SOURCE MATERIAL below:
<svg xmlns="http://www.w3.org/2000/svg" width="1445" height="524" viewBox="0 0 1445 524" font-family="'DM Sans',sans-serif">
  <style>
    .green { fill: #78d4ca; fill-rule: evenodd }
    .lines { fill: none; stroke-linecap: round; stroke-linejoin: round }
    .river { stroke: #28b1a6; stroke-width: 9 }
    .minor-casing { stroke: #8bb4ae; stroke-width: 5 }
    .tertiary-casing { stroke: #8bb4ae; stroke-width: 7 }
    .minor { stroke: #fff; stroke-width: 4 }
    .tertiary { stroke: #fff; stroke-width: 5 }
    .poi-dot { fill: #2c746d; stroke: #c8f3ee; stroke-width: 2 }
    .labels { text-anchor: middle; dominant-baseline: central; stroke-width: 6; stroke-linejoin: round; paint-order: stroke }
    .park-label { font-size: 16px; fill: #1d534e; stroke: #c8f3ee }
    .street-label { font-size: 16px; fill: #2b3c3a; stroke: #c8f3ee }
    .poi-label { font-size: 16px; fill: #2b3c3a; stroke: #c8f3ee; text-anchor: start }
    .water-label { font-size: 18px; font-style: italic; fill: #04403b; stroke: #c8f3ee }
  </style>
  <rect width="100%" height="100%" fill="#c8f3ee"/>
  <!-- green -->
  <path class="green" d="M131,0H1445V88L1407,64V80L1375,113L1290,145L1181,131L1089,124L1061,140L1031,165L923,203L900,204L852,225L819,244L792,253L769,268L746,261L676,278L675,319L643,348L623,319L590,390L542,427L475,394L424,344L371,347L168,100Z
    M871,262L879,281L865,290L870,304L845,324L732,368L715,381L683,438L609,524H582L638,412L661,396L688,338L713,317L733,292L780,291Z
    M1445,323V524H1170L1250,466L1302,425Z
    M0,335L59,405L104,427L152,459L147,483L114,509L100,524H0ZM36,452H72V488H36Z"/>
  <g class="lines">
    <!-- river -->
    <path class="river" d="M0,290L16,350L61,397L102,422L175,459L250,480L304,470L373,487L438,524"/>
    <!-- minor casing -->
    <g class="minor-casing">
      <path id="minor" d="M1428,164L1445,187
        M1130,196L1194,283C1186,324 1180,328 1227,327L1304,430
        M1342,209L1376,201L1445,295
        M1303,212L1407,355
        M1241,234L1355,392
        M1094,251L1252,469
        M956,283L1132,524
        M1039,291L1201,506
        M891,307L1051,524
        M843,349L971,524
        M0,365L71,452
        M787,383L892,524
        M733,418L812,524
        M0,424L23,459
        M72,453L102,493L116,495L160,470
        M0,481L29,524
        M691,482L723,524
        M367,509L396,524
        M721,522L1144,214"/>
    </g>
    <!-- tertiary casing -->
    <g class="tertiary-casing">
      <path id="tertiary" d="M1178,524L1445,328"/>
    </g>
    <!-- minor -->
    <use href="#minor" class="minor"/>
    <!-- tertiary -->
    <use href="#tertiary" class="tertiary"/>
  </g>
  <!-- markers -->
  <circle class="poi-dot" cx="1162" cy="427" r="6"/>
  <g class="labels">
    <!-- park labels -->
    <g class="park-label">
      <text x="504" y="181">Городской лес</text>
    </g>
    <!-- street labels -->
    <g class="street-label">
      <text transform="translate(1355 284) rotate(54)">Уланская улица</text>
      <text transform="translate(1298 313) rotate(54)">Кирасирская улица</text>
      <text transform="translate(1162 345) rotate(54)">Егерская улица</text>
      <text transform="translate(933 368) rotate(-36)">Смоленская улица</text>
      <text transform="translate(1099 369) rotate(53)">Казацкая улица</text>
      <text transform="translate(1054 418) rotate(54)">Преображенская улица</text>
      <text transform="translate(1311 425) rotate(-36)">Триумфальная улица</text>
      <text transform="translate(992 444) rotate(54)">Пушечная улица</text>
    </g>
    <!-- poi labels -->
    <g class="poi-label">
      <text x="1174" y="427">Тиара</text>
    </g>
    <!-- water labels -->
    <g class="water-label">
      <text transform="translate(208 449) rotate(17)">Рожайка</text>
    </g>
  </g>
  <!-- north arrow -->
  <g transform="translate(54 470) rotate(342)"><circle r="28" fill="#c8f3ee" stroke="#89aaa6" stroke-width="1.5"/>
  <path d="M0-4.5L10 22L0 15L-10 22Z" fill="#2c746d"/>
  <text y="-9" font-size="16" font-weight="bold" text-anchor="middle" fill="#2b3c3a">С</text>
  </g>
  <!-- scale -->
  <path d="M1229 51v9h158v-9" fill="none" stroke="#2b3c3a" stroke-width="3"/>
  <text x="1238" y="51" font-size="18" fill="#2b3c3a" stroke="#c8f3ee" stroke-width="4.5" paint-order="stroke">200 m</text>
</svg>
End of SOURCE MATERIAL.
From the records above, return each line that includes "lines".

    .lines { fill: none; stroke-linecap: round; stroke-linejoin: round }
  <g class="lines">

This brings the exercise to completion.